For Keith, the endless rehearsals had extinguished the fun of being in Black Flag, the simple joy in the friendships he shared with the group’s members. Without the lubrication of such bonhomie, the Flag rehearsals had turned into an endless grind for Keith. “Greg and I had started out as friends, going to shows and hanging out. But it got to the point where there was none of that. Robo, another one of the guys I hung out with quite a bit, stopped hanging out. After we’d get through rehearsing, I’d go to my space in the church, and it would just be me, myself and I.

“I guess our line of communication just ceased to exist, and that’s really important. There has to be some free space, some head time, we can’t be around each other in these grungey, dirty, filthy-carpet-covered rooms all of the time. We needed to get out and breathe some fresh air, rub elbows with our friends in other bands, and play more shows, instead of just rehearsing, rehearsing and rehearsing all the time.

“It was entirely my decision. For me, we had pretty much run our course. I love Robo, I still respect Greg, Gary kind of irritated me at times. But the fact of the matter is, when I left I felt no hatred towards them; it wasn’t like, ‘Fuck you guys, man, I don’t ever wanna see you again!’ It wasn’t like that.

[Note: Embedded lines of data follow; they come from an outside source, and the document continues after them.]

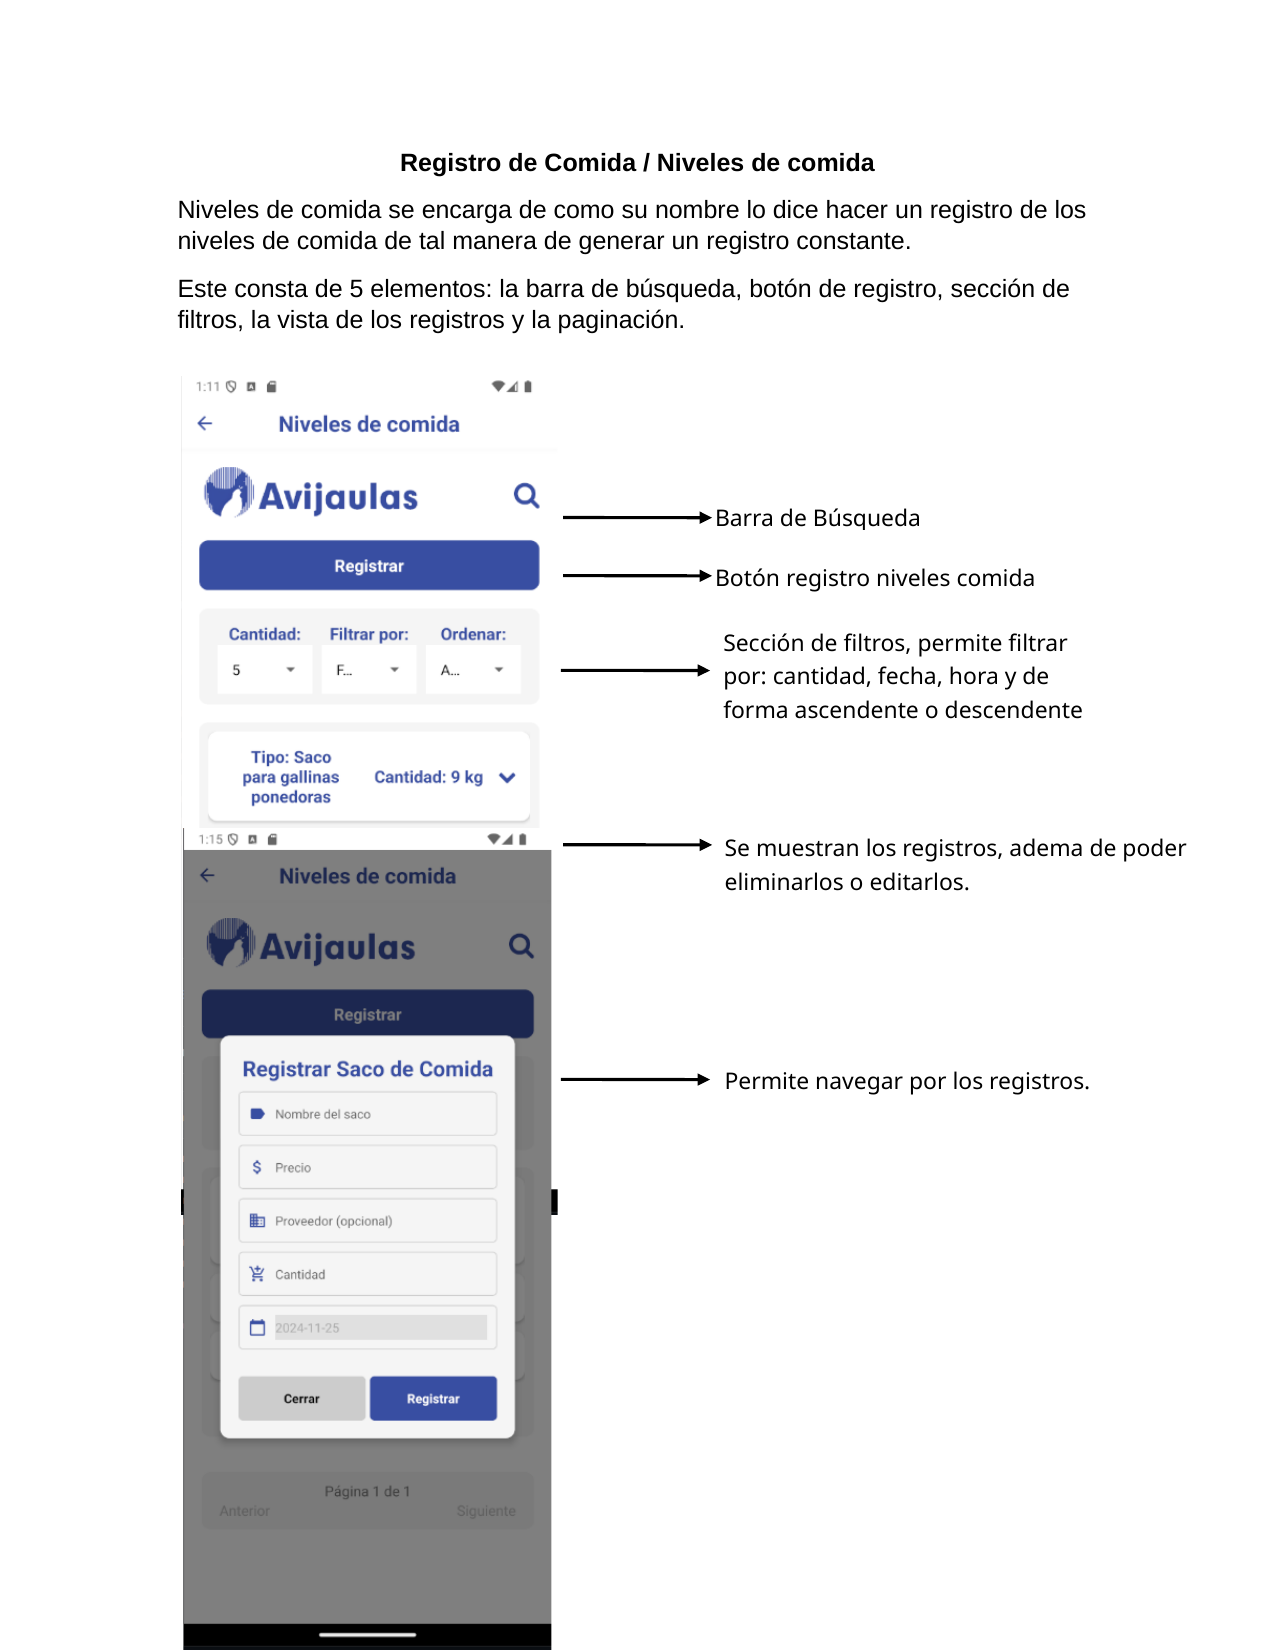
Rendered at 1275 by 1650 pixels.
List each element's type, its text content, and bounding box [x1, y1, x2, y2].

text Registro de Comida / Niveles de comida [177, 148, 1098, 176]
text Este consta de 5 elementos: la barra de búsqueda, botón de registro, sección de filtros, la vista de los registros y la paginación. [177, 274, 1098, 334]
picture [181, 376, 558, 1650]
text Niveles de comida se encarga de como su nombre lo dice hacer un registro de los niveles de comida de tal manera de generar un registro constante. [177, 195, 1098, 255]
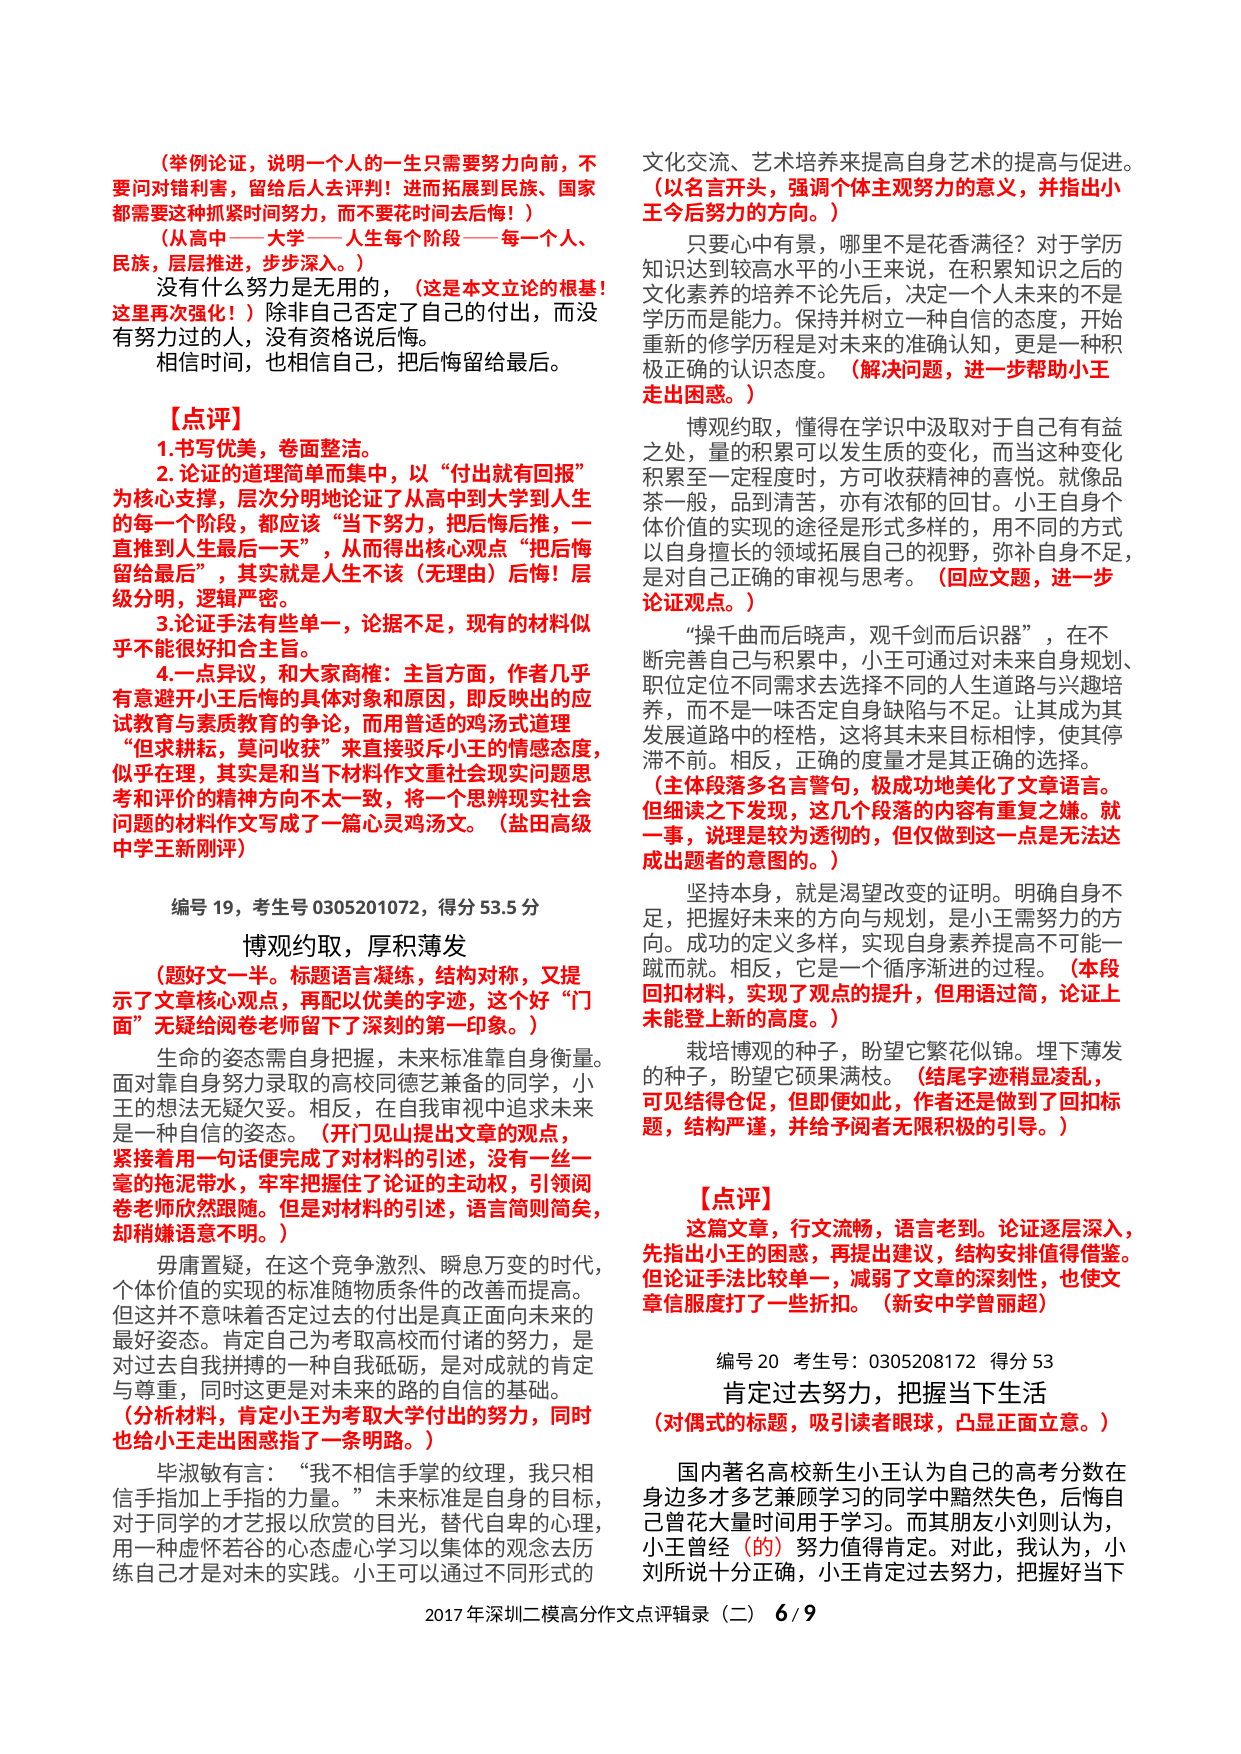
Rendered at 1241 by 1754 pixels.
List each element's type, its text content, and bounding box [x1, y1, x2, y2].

Because I still lived in the church and they were still rehearsing there. They probably breathed a sigh of relief, because I was completely in the throes of being a full-blown alcoholic cokehead, and it didn’t help that Robo was one of my suppliers. A couple of weeks later, I started my next group. The flow of the universe, at that time for me, went from being negative in Black Flag, to just blowing up and becoming a whole new thing.”

“At the time I thought he’d be back within a week,” remembers Joe Nolte. “But this time it wasn’t going to happen. And it was sad, because I knew it wasn’t ever going to be the same. That original line-up was so perfect. Keith quit at the worst possible moment, because the great Black Flag album was going to be recorded.

“But Keith was drinking too much. I think there were actual genuine difficulties within the group that were only exacerbated by booze. Musicians, at the best of times, walk a fine line to keep from killing each other. I think Keith just felt, ‘Aw, screw it, I’ll go get wasted, it can’t make things amazingly worse.’ In retrospect, Keith’s leaving was inevitable, and it could have happened earlier. It was just great that they managed to record that first single, and set themselves on their way to notoriety.”